> [WHAT THE TASK ASKS]:
The records below are to be copied exactly, with every picture left out.

> [ENTRIES SHOWN]:
►

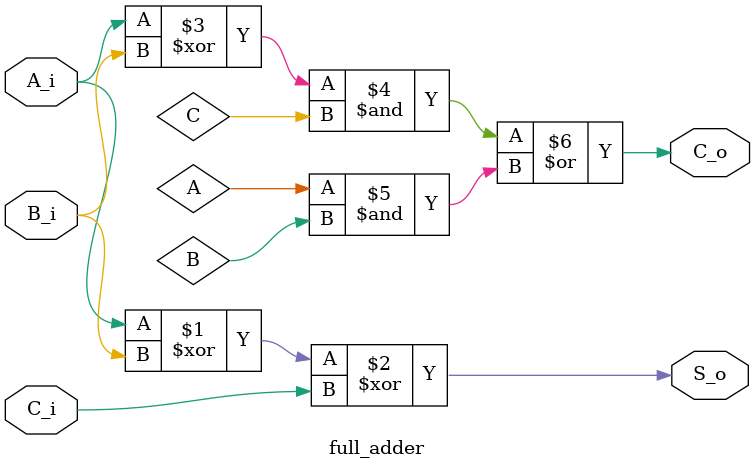
<source format=v>
module full_adder (
    input   A_i,
    input   B_i,
    input   C_i,
    output  S_o,
    output  C_o
);

    assign  S_o = A_i ^ B_i ^ C_i;
    assign  C_o = ((A_i ^ B_i) & C) | (A & B);

endmodule
</source>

◄

> [SOLUTION]:
<source format=v>
module full_adder (
    input   A_i,
    input   B_i,
    input   C_i,
    output  S_o,
    output  C_o
);

    assign  S_o = A_i ^ B_i ^ C_i;
    assign  C_o = ((A_i ^ B_i) & C) | (A & B);

endmodule
</source>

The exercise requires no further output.